O roteiro, curiosamente, lembrou o da conquista de 2010. Naquele Mundial, a Espanha perdeu na estreia para a Suíça e depois venceu todos os jogos até conquistar seu primeiro título diante da Holanda. Em 2026, novamente enfrentou na decisão uma seleção com campanha perfeita, empatou sem gols no tempo regulamentar, ficou com um jogador a mais na prorrogação e encontrou o gol do título, desta vez com Ferran Torres.
Se em 2010 o grande diferencial estava em uma geração formada, principalmente, por jogadores de Barcelona e Real Madrid, a Espanha campeã de 2026 apresentou uma característica diferente. O elenco mostrou equilíbrio, profundidade e uma distribuição maior de talentos entre diversos clubes europeus, sem depender de uma única base.
A força defensiva foi o principal símbolo dessa equipe. Sofrer apenas um gol em oito jogos é uma marca impressionante em qualquer competição, ainda mais em uma Copa do Mundo. A linha defensiva neutralizou alguns dos maiores ataques do planeta.
Nas oitavas de final, conseguiu controlar Cristiano Ronaldo. Na semifinal, anulou completamente a seleção francesa. E, na decisão, impediu que Lionel Messi encontrasse espaços durante mais de 120 minutos de partida. O desempenho coletivo foi tão consistente que o goleiro Unai Simón terminou a competição como vencedor da Luva de Ouro.
O sistema defensivo, no entanto, esteve longe de ser apenas uma retranca eficiente. A Espanha atacava com qualidade, mantinha a posse de bola, pressionava alto e recuperava rapidamente a bola sempre que a perdia. Era um time que defendia com onze jogadores e atacava com a mesma organização.
Lamine Yamal, apontado como a principal estrela da nova geração, nem precisou decidir sozinho. A força da Espanha esteve justamente na capacidade de fazer o coletivo sobressair ao brilho individual. Quando um jogador era bem marcado, outro assumia a responsabilidade. Não havia dependência de um único craque.
Do outro lado, a Argentina voltou à final impulsionada por momentos decisivos de Lionel Messi ao longo da competição. Porém, diante da organização espanhola, o camisa 10 encontrou poucas oportunidades para exercer sua genialidade. Pela primeira vez no torneio, a equipe argentina não conseguiu impor seu ritmo de jogo.
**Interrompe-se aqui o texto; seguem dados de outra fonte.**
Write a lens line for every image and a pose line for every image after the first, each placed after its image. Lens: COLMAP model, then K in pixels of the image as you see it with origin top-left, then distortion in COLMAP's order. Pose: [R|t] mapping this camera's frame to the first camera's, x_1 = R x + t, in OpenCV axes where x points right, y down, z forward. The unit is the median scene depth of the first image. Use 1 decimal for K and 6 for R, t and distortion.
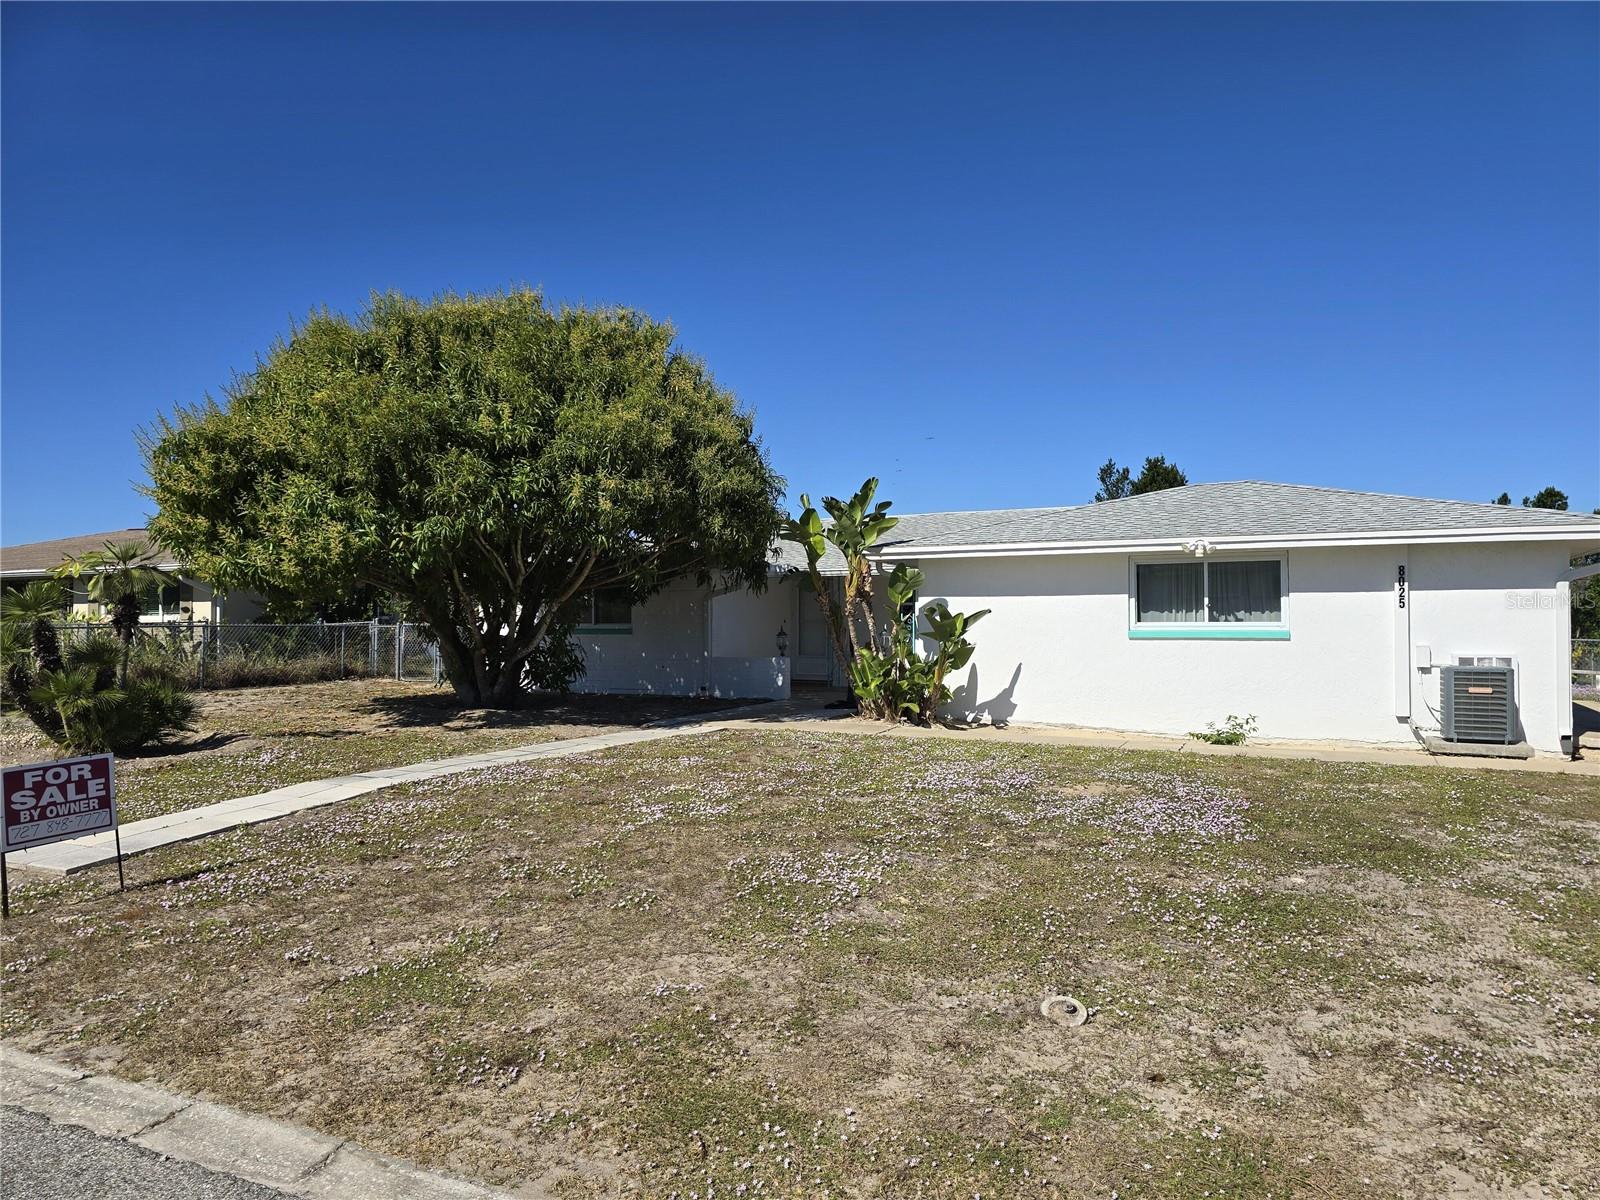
lens RADIAL K [[1102.3, 0, 799.2], [0, 1102.3, 600.3], [0, 0, 1]] dist [-0.003082, 0.000065]
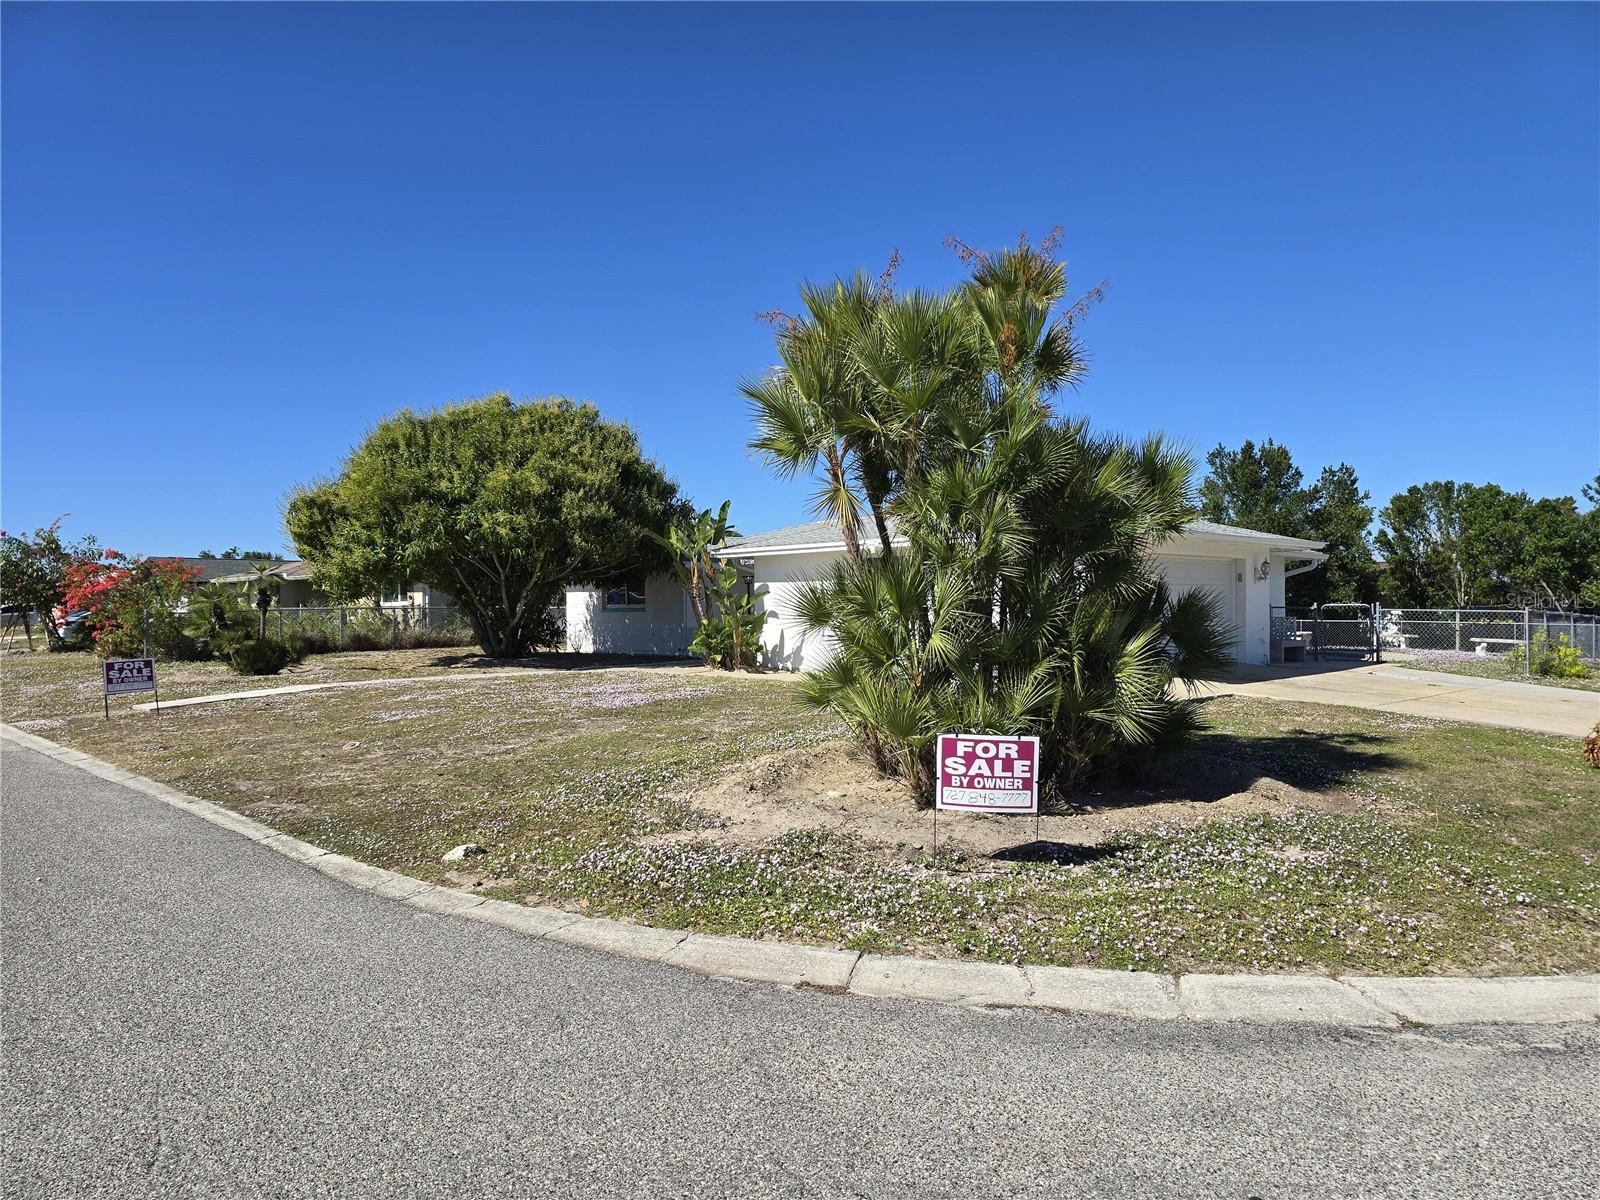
lens RADIAL K [[1102.3, 0, 801.1], [0, 1102.3, 603.2], [0, 0, 1]] dist [-0.003082, 0.000065]
pose [[0.940928, -0.010393, -0.338447, 0.797012], [0.016393, 0.999755, 0.014874, 0.004716], [0.338210, -0.019544, 0.940868, -0.404489]]
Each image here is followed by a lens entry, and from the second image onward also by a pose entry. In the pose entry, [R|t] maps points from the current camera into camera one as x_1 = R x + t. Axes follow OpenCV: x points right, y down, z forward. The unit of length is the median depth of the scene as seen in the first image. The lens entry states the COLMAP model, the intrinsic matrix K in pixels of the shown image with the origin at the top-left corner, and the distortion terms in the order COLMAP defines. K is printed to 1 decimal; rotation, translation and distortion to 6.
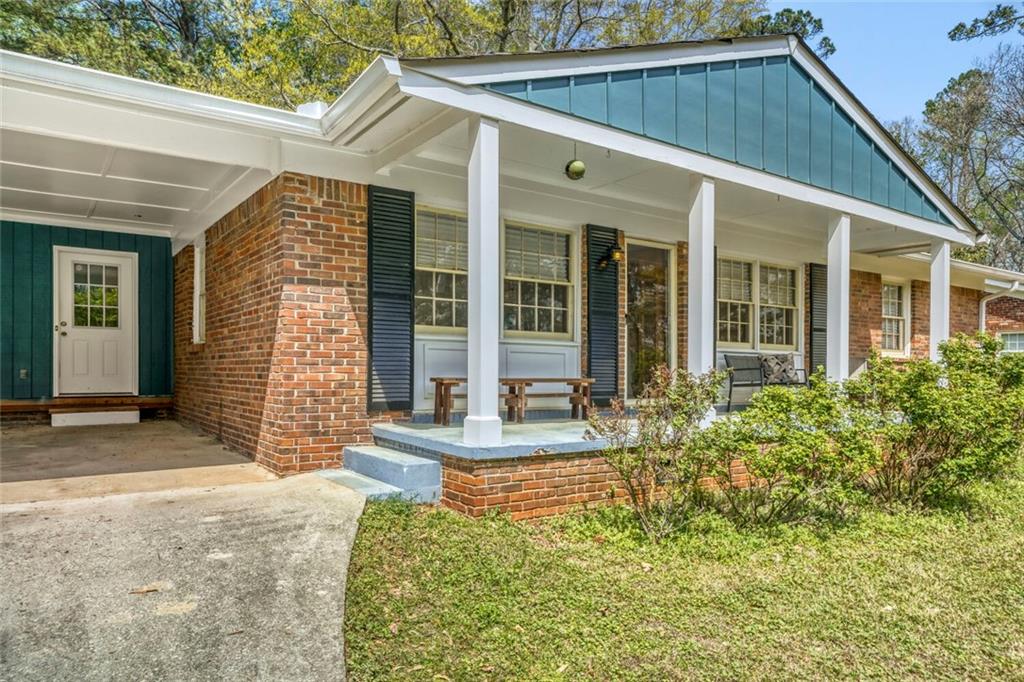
lens RADIAL K [[663.1, 0, 517.8], [0, 663.1, 363.6], [0, 0, 1]] dist [0.025770, 0.001183]
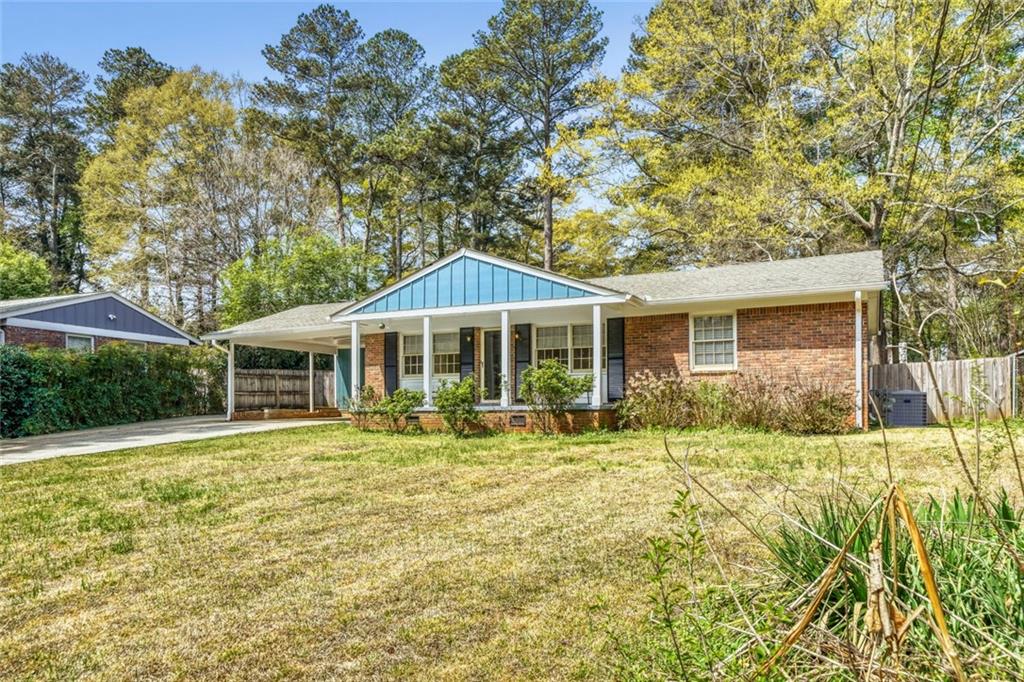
lens RADIAL K [[663.1, 0, 517.8], [0, 663.1, 363.6], [0, 0, 1]] dist [0.025770, 0.001183]
pose [[0.483913, -0.083804, -0.871094, 2.402972], [0.008702, 0.995816, -0.090969, 0.149692], [0.875073, 0.036441, 0.482618, 0.000214]]
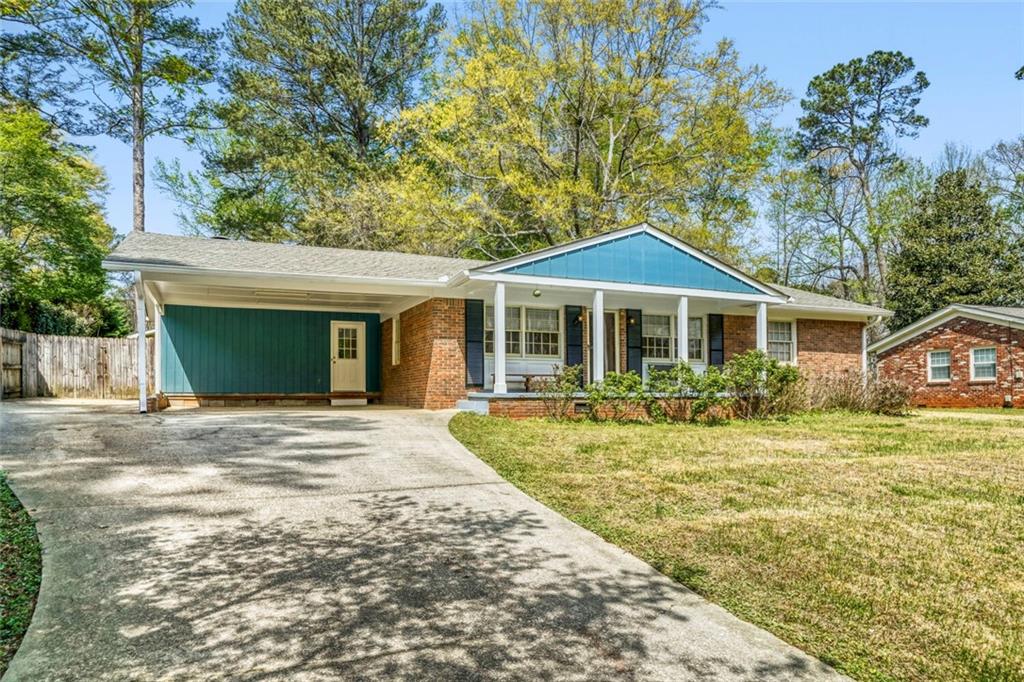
lens RADIAL K [[663.1, 0, 517.8], [0, 663.1, 363.6], [0, 0, 1]] dist [0.025770, 0.001183]
pose [[0.978371, -0.023546, -0.205513, 0.405730], [0.014201, 0.998802, -0.046827, 0.084835], [0.206369, 0.042896, 0.977533, -1.189231]]
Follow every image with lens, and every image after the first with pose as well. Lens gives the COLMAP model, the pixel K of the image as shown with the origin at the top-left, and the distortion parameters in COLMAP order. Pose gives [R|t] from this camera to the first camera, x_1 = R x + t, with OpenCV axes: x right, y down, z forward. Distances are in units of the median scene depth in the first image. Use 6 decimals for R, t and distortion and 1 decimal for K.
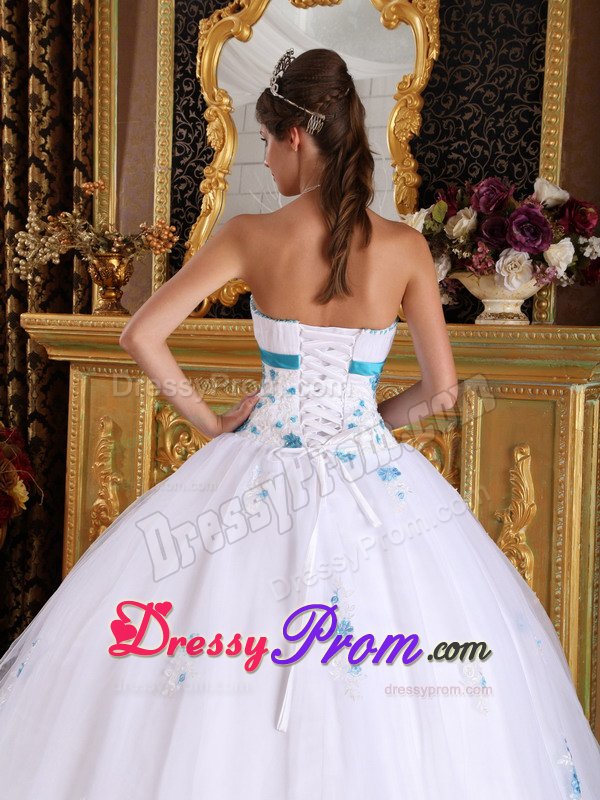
lens RADIAL K [[1191.8, 0, 297.9], [0, 1191.8, 417.7], [0, 0, 1]] dist [0.150695, 0.051439]
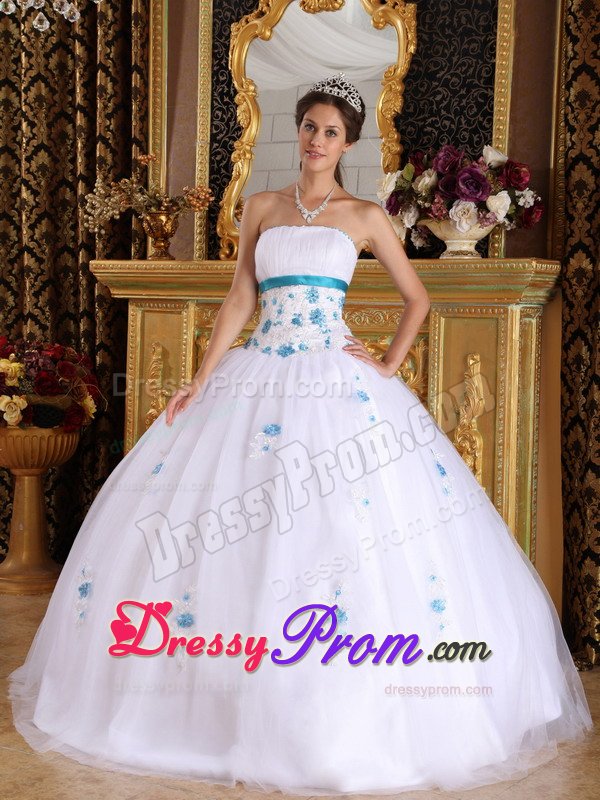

O título também reforça que a Espanha vive um dos ciclos mais promissores de sua história. Boa parte do elenco ainda estará em alto nível na Copa do Mundo de 2030, quando defenderá a taça atuando em casa. O Mundial será realizado na Espanha, em Portugal e no Marrocos, com partidas comemorativas também na Argentina, Uruguai e Paraguai.
Cubarsí, eleito o melhor jogador jovem da competição, representa a continuidade desse projeto. Rodri, escolhido o melhor jogador da Copa e capitão da equipe, segue como referência técnica e de liderança. Ao lado de uma geração extremamente talentosa, eles simbolizam um modelo de formação que não depende apenas de grandes estrelas, mas de um sistema consolidado.
O bicampeonato mundial da Espanha não nasceu em uma única campanha. Foi construído durante anos nos centros de treinamento, nas categorias de base e nas seleções de formação. O título de 2026 é, acima de tudo, a confirmação de que investir na formação de atletas, manter uma filosofia de jogo e apostar na continuidade de um projeto pode transformar talento em uma equipe praticamente perfeita.
A Espanha não conquistou apenas uma Copa do Mundo. Conquistou o reconhecimento de que, em 2026, apresentou o futebol mais consistente, mais organizado e mais eficiente do planeta.